Supplied records:
------------------------

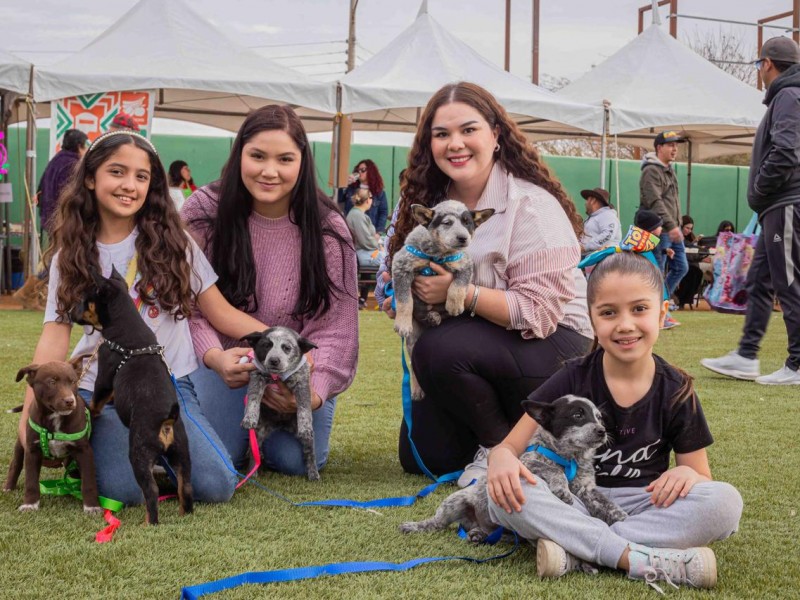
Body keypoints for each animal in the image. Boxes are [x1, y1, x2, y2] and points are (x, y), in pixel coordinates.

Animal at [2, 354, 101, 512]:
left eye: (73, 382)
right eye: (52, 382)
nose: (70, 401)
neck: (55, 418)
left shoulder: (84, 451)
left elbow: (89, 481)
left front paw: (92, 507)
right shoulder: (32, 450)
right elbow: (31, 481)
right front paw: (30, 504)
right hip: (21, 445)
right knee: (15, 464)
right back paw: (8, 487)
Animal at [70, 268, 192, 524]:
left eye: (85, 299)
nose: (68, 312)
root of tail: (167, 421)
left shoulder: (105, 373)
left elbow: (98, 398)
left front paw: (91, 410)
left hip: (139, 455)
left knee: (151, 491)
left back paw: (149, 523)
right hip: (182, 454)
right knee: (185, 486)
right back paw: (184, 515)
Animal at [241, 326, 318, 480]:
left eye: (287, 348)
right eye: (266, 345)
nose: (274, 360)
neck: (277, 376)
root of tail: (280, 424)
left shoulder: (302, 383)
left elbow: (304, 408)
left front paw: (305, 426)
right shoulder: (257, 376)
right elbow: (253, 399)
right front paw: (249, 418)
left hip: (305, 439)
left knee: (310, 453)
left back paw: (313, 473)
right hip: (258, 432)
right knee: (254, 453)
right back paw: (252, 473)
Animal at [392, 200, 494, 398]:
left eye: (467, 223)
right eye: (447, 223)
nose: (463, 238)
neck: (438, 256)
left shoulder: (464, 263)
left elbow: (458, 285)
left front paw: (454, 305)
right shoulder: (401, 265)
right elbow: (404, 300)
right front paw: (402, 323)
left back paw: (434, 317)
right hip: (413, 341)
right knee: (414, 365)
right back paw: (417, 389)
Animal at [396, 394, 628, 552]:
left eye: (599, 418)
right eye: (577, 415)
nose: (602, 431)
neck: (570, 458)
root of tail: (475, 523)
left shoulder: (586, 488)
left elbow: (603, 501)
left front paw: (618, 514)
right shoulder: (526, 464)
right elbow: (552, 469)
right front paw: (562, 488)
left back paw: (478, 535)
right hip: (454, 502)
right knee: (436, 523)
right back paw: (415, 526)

------------------------

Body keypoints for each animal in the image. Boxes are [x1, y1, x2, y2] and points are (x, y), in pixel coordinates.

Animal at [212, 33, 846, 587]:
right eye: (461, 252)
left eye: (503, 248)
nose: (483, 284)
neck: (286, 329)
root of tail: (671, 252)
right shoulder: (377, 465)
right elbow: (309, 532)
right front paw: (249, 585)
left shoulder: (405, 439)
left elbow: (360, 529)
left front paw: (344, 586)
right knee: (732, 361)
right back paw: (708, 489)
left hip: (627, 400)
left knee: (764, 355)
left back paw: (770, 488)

------------------------

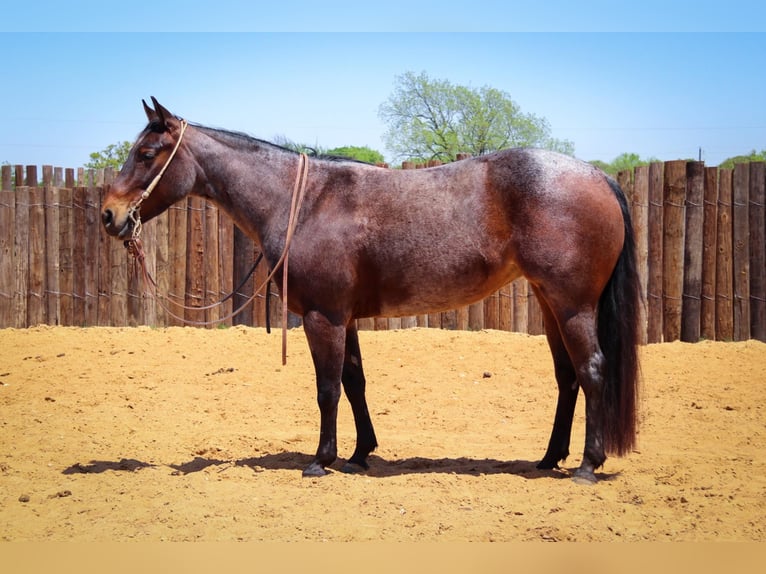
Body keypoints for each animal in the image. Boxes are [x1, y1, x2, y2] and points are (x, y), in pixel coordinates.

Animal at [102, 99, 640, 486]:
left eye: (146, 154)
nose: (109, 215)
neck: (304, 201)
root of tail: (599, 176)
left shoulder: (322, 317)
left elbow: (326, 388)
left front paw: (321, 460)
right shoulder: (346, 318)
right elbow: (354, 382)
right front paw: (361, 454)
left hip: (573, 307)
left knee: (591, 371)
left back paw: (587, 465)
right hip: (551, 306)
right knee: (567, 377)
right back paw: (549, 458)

------------------------

For the records above, state how many lines contain the string "root", with no added text.

Answer section:
5